I have a string like this
$string = "Hello; how are you;Hey, I am fine";
$new = preg_split("/;\w/", $string);
print_r($new);
I am trying to split the string only when there is no white-space between the words and ";". But when I do this, I lose the H from Hey. It's probably because the split happens through the recognition of ;H. Could someone tell me how to prevent this?
My output:
$array = [
0 => [
0 => 'Hello; how are you ',
1 => 0,
],
1 => [
0 => 'ey, I am fine',
1 => 21,
],
]
You might use a word boundary \b
:
$string = "Hello; how are you;Hey, I am fine";
$new = preg_split("/\b;\b/", $string);
print_r($new);
Or a negative lookahead and negative lookbehind
You are capturingthe \w
in your regex.You dont want that. Therefore, do this:
$new = preg_split("/;(?=\w)/", $string);
A capture group is defined in brackets, but the ?= means match but don't capture.

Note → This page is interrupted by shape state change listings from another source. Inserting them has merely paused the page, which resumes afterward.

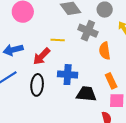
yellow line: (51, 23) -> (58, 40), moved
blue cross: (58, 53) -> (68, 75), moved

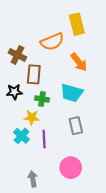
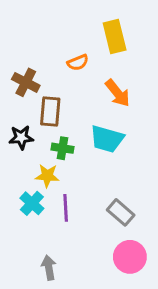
orange semicircle: (52, 42) -> (78, 62), size x0.6
gray rectangle: (76, 126) -> (121, 212), moved, turned -36
pink circle: (71, 168) -> (130, 257), moved

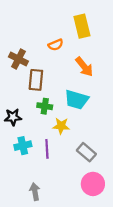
black star: (21, 137) -> (13, 117), moved
yellow star: (47, 176) -> (61, 126), moved
cyan cross: (32, 203) -> (23, 146), turned 35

Check it out here https://3v4l.org/Q77LZ
Use split with this regex ;(?=\w)
then you will not lose the H
Lookarounds cost more steps. In terms of pattern efficiency, a word boundary is better and maintains the intended "no-length" character consumption.
In well-formed English, you won't ever have to check for a space before a semi-colon, so only 1 word boundary seems sufficient (I don't know if malformed English is possible because it is not represented in your sample string).
If you want to acquire the offset value, preg_split()
has a flag for that.
Code: (Demo)
$string = "Hello; how are you;Hey, I am fine";
$new = preg_split("/;\b/", $string, -1, PREG_SPLIT_OFFSET_CAPTURE);
var_export($new);
Output:
array (
0 =>
array (
0 => 'Hello; how are you',
1 => 0,
),
1 =>
array (
0 => 'Hey, I am fine',
1 => 19,
),
)